**What you need to do**
No pictures go into the output, which should consist only of the lines from the first line of the data through the line with "04 :51 :06 |", copied exactly.

**Data records**
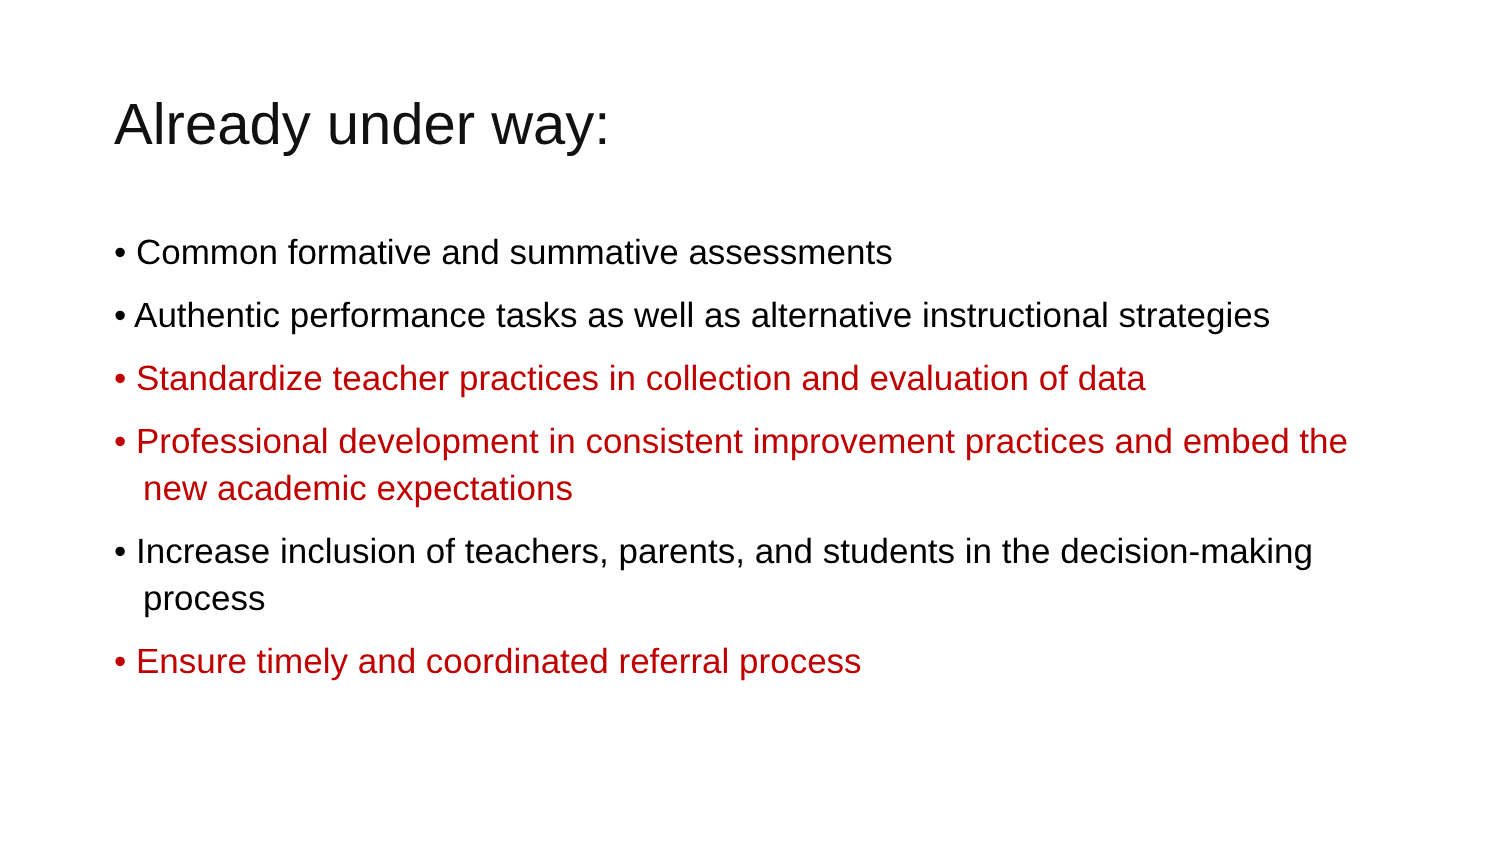Already under way:
• Common formative and summative assessments
• Authentic performance tasks as well as alternative instructional strategies
• Standardize teacher practices in collection and evaluation of data
• Professional development in consistent improvement practices and embed the new academic expectations
• Increase inclusion of teachers, parents, and students in the decision-making process
• Ensure timely and coordinated referral process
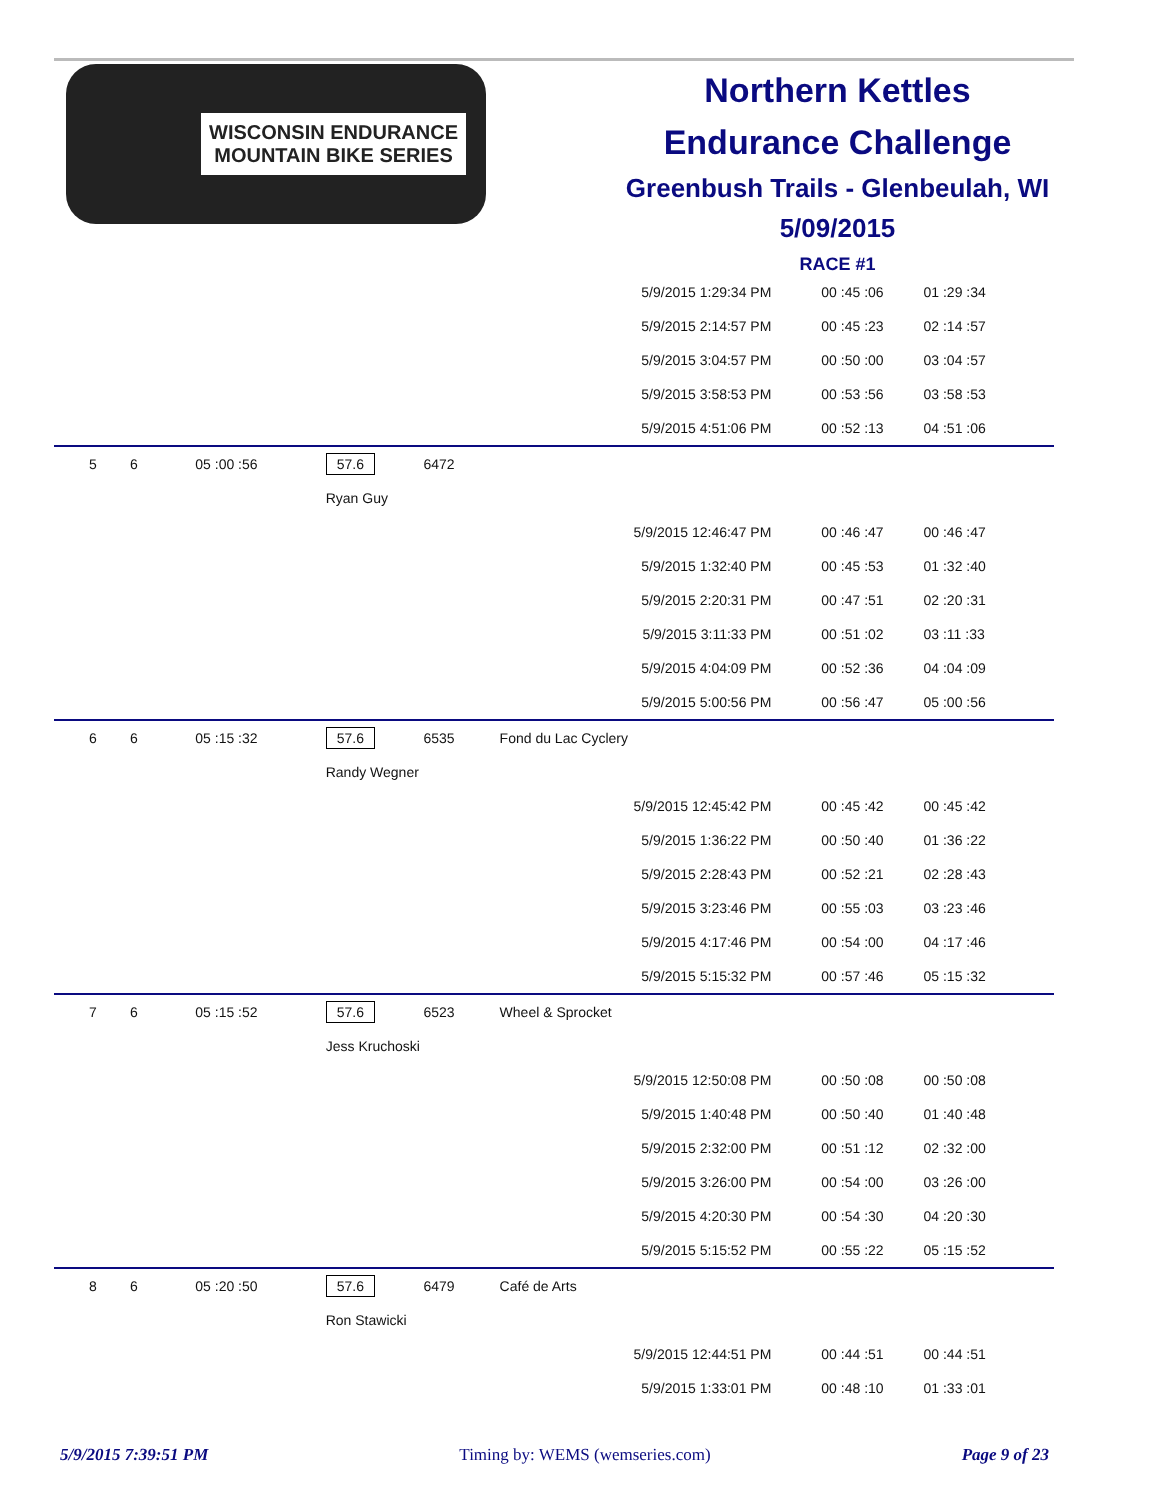WISCONSIN ENDURANCE
MOUNTAIN BIKE SERIES
Northern Kettles
Endurance Challenge
Greenbush Trails - Glenbeulah, WI
5/09/2015
RACE #1
| 5/9/2015 1:29:34 PM | | | | | | 00 :45 :06 | 01 :29 :34 |
| 5/9/2015 2:14:57 PM | | | | | | 00 :45 :23 | 02 :14 :57 |
| 5/9/2015 3:04:57 PM | | | | | | 00 :50 :00 | 03 :04 :57 |
| 5/9/2015 3:58:53 PM | | | | | | 00 :53 :56 | 03 :58 :53 |
| 5/9/2015 4:51:06 PM | | | | | | 00 :52 :13 | 04 :51 :06 |
| 5 | 6 | 05 :00 :56 | 57.6 | 6472 | | | |
| | | | Ryan Guy | | | | |
| 5/9/2015 12:46:47 PM | | | | | | 00 :46 :47 | 00 :46 :47 |
| 5/9/2015 1:32:40 PM | | | | | | 00 :45 :53 | 01 :32 :40 |
| 5/9/2015 2:20:31 PM | | | | | | 00 :47 :51 | 02 :20 :31 |
| 5/9/2015 3:11:33 PM | | | | | | 00 :51 :02 | 03 :11 :33 |
| 5/9/2015 4:04:09 PM | | | | | | 00 :52 :36 | 04 :04 :09 |
| 5/9/2015 5:00:56 PM | | | | | | 00 :56 :47 | 05 :00 :56 |
| 6 | 6 | 05 :15 :32 | 57.6 | 6535 | Fond du Lac Cyclery | | |
| | | | Randy Wegner | | | | |
| 5/9/2015 12:45:42 PM | | | | | | 00 :45 :42 | 00 :45 :42 |
| 5/9/2015 1:36:22 PM | | | | | | 00 :50 :40 | 01 :36 :22 |
| 5/9/2015 2:28:43 PM | | | | | | 00 :52 :21 | 02 :28 :43 |
| 5/9/2015 3:23:46 PM | | | | | | 00 :55 :03 | 03 :23 :46 |
| 5/9/2015 4:17:46 PM | | | | | | 00 :54 :00 | 04 :17 :46 |
| 5/9/2015 5:15:32 PM | | | | | | 00 :57 :46 | 05 :15 :32 |
| 7 | 6 | 05 :15 :52 | 57.6 | 6523 | Wheel & Sprocket | | |
| | | | Jess Kruchoski | | | | |
| 5/9/2015 12:50:08 PM | | | | | | 00 :50 :08 | 00 :50 :08 |
| 5/9/2015 1:40:48 PM | | | | | | 00 :50 :40 | 01 :40 :48 |
| 5/9/2015 2:32:00 PM | | | | | | 00 :51 :12 | 02 :32 :00 |
| 5/9/2015 3:26:00 PM | | | | | | 00 :54 :00 | 03 :26 :00 |
| 5/9/2015 4:20:30 PM | | | | | | 00 :54 :30 | 04 :20 :30 |
| 5/9/2015 5:15:52 PM | | | | | | 00 :55 :22 | 05 :15 :52 |
| 8 | 6 | 05 :20 :50 | 57.6 | 6479 | Café de Arts | | |
| | | | Ron Stawicki | | | | |
| 5/9/2015 12:44:51 PM | | | | | | 00 :44 :51 | 00 :44 :51 |
| 5/9/2015 1:33:01 PM | | | | | | 00 :48 :10 | 01 :33 :01 |
5/9/2015 7:39:51 PM Timing by: WEMS (wemseries.com) Page 9 of 23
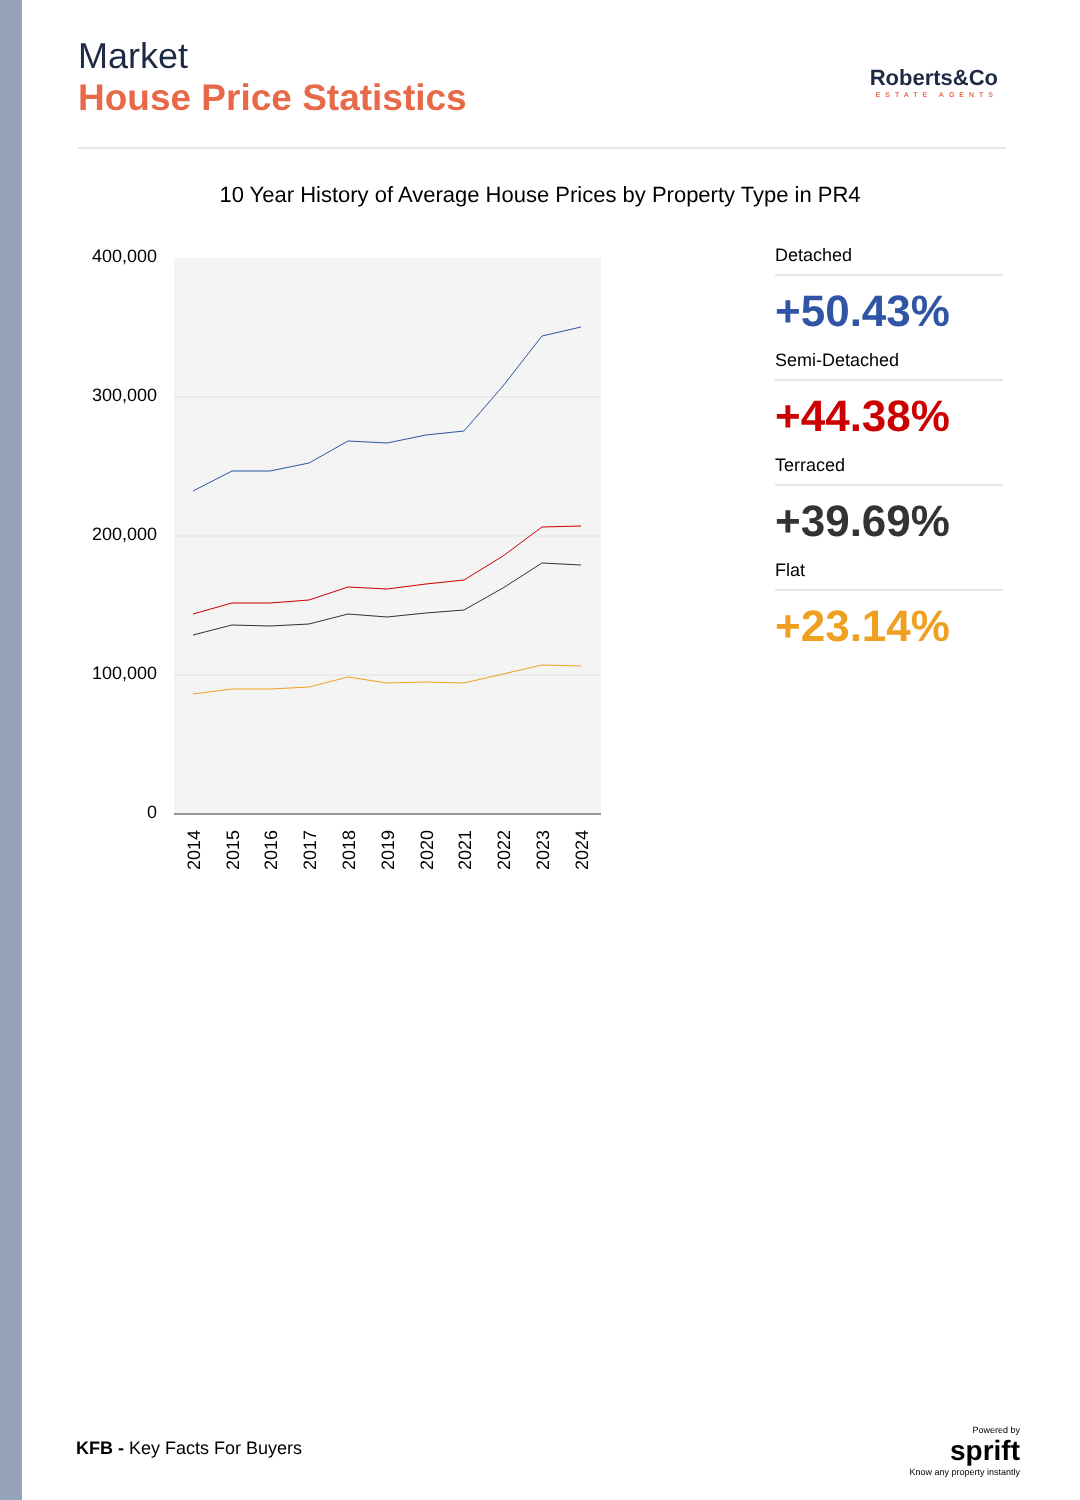Market
House Price Statistics
Roberts&Co
ESTATE AGENTS
10 Year History of Average House Prices by Property Type in PR4
400,000
300,000
200,000
100,000
0
2014
2015
2016
2017
2018
2019
2020
2021
2022
2023
2024
Detached
+50.43%
Semi-Detached
+44.38%
Terraced
+39.69%
Flat
+23.14%
KFB - Key Facts For Buyers
Powered by
sprift
Know any property instantly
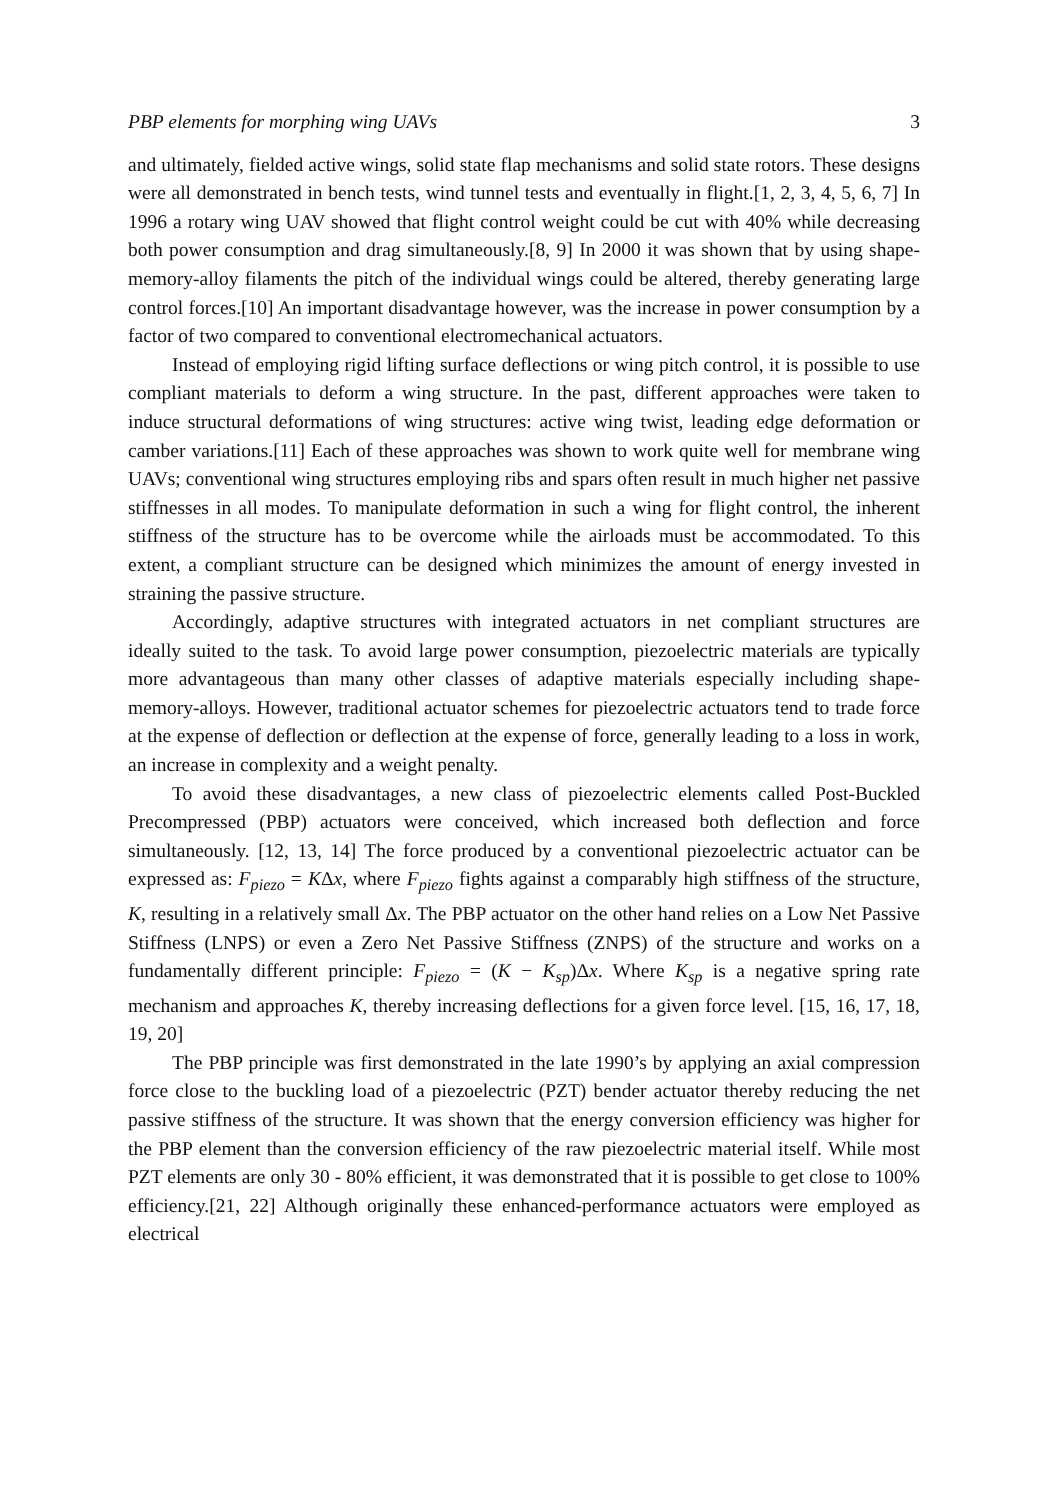PBP elements for morphing wing UAVs 3
and ultimately, fielded active wings, solid state flap mechanisms and solid state rotors. These designs were all demonstrated in bench tests, wind tunnel tests and eventually in flight.[1, 2, 3, 4, 5, 6, 7] In 1996 a rotary wing UAV showed that flight control weight could be cut with 40% while decreasing both power consumption and drag simultaneously.[8, 9] In 2000 it was shown that by using shape-memory-alloy filaments the pitch of the individual wings could be altered, thereby generating large control forces.[10] An important disadvantage however, was the increase in power consumption by a factor of two compared to conventional electromechanical actuators.
Instead of employing rigid lifting surface deflections or wing pitch control, it is possible to use compliant materials to deform a wing structure. In the past, different approaches were taken to induce structural deformations of wing structures: active wing twist, leading edge deformation or camber variations.[11] Each of these approaches was shown to work quite well for membrane wing UAVs; conventional wing structures employing ribs and spars often result in much higher net passive stiffnesses in all modes. To manipulate deformation in such a wing for flight control, the inherent stiffness of the structure has to be overcome while the airloads must be accommodated. To this extent, a compliant structure can be designed which minimizes the amount of energy invested in straining the passive structure.
Accordingly, adaptive structures with integrated actuators in net compliant structures are ideally suited to the task. To avoid large power consumption, piezoelectric materials are typically more advantageous than many other classes of adaptive materials especially including shape-memory-alloys. However, traditional actuator schemes for piezoelectric actuators tend to trade force at the expense of deflection or deflection at the expense of force, generally leading to a loss in work, an increase in complexity and a weight penalty.
To avoid these disadvantages, a new class of piezoelectric elements called Post-Buckled Precompressed (PBP) actuators were conceived, which increased both deflection and force simultaneously. [12, 13, 14] The force produced by a conventional piezoelectric actuator can be expressed as: F<sub>piezo</sub> = KΔx, where F<sub>piezo</sub> fights against a comparably high stiffness of the structure, K, resulting in a relatively small Δx. The PBP actuator on the other hand relies on a Low Net Passive Stiffness (LNPS) or even a Zero Net Passive Stiffness (ZNPS) of the structure and works on a fundamentally different principle: F<sub>piezo</sub> = (K − K<sub>sp</sub>)Δx. Where K<sub>sp</sub> is a negative spring rate mechanism and approaches K, thereby increasing deflections for a given force level. [15, 16, 17, 18, 19, 20]
The PBP principle was first demonstrated in the late 1990’s by applying an axial compression force close to the buckling load of a piezoelectric (PZT) bender actuator thereby reducing the net passive stiffness of the structure. It was shown that the energy conversion efficiency was higher for the PBP element than the conversion efficiency of the raw piezoelectric material itself. While most PZT elements are only 30 - 80% efficient, it was demonstrated that it is possible to get close to 100% efficiency.[21, 22] Although originally these enhanced-performance actuators were employed as electrical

**Result**
Already under way:
• Common formative and summative assessments
• Authentic performance tasks as well as alternative instructional strategies
• Standardize teacher practices in collection and evaluation of data
• Professional development in consistent improvement practices and embed the new academic expectations
• Increase inclusion of teachers, parents, and students in the decision-making process
• Ensure timely and coordinated referral process
WISCONSIN ENDURANCE
MOUNTAIN BIKE SERIES
Northern Kettles
Endurance Challenge
Greenbush Trails - Glenbeulah, WI
5/09/2015
RACE #1
| 5/9/2015 1:29:34 PM | | | | | | 00 :45 :06 | 01 :29 :34 |
| 5/9/2015 2:14:57 PM | | | | | | 00 :45 :23 | 02 :14 :57 |
| 5/9/2015 3:04:57 PM | | | | | | 00 :50 :00 | 03 :04 :57 |
| 5/9/2015 3:58:53 PM | | | | | | 00 :53 :56 | 03 :58 :53 |
| 5/9/2015 4:51:06 PM | | | | | | 00 :52 :13 | 04 :51 :06 |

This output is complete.